##### RECORDS TO USE #####
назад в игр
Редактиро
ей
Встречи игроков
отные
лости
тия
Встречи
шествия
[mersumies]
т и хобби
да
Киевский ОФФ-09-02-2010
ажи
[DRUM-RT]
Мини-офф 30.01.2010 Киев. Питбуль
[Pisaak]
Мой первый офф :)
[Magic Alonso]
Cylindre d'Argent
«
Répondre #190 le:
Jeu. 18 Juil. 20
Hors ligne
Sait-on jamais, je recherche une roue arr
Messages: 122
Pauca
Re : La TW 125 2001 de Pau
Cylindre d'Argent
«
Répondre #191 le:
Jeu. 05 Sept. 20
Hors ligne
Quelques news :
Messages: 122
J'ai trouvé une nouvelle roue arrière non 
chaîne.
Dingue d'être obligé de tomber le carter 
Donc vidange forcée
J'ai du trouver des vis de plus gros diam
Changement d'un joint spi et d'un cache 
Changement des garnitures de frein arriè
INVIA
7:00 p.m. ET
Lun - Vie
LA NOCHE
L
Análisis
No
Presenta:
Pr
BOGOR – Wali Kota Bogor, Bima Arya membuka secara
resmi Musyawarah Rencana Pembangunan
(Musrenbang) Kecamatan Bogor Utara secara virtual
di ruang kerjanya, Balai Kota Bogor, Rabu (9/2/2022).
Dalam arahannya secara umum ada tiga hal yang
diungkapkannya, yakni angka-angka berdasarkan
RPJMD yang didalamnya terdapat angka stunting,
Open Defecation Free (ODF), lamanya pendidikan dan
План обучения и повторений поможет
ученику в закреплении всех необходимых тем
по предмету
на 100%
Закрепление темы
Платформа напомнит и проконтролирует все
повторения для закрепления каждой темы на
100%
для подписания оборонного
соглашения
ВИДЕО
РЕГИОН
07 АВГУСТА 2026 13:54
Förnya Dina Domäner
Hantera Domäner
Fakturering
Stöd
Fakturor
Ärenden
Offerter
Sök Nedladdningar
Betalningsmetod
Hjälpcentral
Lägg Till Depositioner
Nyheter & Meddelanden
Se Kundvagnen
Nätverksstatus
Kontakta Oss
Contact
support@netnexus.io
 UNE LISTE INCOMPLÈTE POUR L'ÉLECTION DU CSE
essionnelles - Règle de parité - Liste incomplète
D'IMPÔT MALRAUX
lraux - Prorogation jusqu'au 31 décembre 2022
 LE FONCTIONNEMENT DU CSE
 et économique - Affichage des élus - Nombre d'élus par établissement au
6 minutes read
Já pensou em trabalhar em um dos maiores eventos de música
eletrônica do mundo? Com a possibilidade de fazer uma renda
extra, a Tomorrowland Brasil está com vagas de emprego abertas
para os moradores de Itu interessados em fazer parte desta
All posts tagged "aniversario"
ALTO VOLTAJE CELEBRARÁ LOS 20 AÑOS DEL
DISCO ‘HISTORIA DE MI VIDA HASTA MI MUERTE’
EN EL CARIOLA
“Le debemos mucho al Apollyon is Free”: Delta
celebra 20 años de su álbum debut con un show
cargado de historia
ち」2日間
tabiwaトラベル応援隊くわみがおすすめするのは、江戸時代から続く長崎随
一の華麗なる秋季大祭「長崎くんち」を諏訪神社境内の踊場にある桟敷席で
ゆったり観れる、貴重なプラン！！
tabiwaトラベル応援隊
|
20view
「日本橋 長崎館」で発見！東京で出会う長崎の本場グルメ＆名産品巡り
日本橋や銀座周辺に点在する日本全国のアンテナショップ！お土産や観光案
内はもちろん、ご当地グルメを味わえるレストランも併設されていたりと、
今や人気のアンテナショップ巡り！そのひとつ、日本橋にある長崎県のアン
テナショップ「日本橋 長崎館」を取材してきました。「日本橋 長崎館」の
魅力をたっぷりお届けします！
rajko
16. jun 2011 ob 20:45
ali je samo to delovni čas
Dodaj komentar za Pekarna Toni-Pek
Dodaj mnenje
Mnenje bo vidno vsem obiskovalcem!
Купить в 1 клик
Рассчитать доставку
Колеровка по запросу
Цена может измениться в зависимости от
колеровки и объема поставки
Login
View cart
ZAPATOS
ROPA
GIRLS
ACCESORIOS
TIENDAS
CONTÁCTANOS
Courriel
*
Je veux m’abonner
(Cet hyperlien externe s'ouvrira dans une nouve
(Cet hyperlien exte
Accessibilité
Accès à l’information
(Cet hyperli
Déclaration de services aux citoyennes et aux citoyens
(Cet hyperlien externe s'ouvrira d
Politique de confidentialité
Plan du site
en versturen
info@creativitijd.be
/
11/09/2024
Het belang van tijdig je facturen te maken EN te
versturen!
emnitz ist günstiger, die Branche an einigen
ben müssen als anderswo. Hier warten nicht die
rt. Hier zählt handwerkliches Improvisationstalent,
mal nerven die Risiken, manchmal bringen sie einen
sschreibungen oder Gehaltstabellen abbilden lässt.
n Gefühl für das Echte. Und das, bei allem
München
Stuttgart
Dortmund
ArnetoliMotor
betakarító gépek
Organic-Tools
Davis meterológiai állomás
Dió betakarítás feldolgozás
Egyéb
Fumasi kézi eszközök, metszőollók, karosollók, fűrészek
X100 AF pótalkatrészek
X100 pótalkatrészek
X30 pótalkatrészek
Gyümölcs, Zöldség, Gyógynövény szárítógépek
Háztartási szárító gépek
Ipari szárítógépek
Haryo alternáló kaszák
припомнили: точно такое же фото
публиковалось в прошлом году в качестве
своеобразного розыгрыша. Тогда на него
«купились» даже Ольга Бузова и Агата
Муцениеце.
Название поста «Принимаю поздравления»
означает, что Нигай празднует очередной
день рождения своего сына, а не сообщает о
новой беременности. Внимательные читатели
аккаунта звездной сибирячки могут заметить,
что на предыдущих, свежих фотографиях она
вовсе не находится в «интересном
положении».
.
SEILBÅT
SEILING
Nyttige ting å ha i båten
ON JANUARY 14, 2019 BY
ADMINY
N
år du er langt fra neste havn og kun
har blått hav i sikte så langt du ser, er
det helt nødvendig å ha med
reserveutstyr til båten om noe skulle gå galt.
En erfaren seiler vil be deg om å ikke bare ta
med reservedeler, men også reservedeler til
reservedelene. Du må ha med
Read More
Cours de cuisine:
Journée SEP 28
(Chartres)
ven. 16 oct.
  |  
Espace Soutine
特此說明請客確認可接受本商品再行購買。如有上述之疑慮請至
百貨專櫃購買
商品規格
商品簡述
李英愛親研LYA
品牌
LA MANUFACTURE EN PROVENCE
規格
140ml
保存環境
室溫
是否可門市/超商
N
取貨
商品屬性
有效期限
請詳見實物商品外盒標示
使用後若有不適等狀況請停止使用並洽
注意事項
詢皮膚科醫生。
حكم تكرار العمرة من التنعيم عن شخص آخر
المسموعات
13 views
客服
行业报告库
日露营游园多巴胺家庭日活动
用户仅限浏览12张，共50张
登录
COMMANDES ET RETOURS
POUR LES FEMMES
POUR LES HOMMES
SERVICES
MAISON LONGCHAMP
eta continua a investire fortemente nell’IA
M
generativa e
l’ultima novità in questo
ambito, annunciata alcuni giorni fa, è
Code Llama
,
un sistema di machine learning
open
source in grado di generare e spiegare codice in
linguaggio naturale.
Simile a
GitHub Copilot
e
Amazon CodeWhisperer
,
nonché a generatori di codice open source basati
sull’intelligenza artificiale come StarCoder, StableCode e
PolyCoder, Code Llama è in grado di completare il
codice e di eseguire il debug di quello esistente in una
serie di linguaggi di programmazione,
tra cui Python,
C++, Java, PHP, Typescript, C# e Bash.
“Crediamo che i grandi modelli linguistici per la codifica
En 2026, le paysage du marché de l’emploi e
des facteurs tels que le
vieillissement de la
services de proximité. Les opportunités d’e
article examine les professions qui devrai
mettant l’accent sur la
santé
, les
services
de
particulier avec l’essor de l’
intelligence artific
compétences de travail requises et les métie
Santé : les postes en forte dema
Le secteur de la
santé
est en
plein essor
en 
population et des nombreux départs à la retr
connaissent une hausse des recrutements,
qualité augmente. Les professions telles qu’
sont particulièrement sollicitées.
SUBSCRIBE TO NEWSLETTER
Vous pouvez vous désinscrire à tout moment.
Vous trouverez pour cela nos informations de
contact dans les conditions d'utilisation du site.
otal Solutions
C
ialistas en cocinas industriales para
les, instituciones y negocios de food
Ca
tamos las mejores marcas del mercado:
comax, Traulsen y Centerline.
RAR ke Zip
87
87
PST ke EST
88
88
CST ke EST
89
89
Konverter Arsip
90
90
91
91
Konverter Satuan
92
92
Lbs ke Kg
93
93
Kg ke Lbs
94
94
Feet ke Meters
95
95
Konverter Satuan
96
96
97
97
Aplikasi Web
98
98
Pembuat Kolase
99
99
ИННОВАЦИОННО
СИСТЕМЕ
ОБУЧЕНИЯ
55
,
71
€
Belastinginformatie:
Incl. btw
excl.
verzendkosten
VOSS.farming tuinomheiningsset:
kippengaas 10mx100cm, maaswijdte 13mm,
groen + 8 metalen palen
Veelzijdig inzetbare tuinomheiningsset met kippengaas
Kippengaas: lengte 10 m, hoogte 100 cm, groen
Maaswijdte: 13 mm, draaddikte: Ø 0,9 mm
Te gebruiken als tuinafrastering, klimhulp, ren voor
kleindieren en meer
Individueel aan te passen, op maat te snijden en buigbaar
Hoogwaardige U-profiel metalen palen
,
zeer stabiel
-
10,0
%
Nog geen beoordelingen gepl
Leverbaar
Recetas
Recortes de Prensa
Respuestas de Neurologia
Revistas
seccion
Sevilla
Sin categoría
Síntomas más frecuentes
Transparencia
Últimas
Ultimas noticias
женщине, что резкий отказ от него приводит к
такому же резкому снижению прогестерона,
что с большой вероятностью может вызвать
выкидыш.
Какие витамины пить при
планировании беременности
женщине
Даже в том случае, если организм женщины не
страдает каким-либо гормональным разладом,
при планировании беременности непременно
#####
## REQUEST
Search the records for the word "professions" and copy out every line that holds it.

## EXERCISE OUTPUT
article examine les professions qui devrai
qualité augmente. Les professions telles qu’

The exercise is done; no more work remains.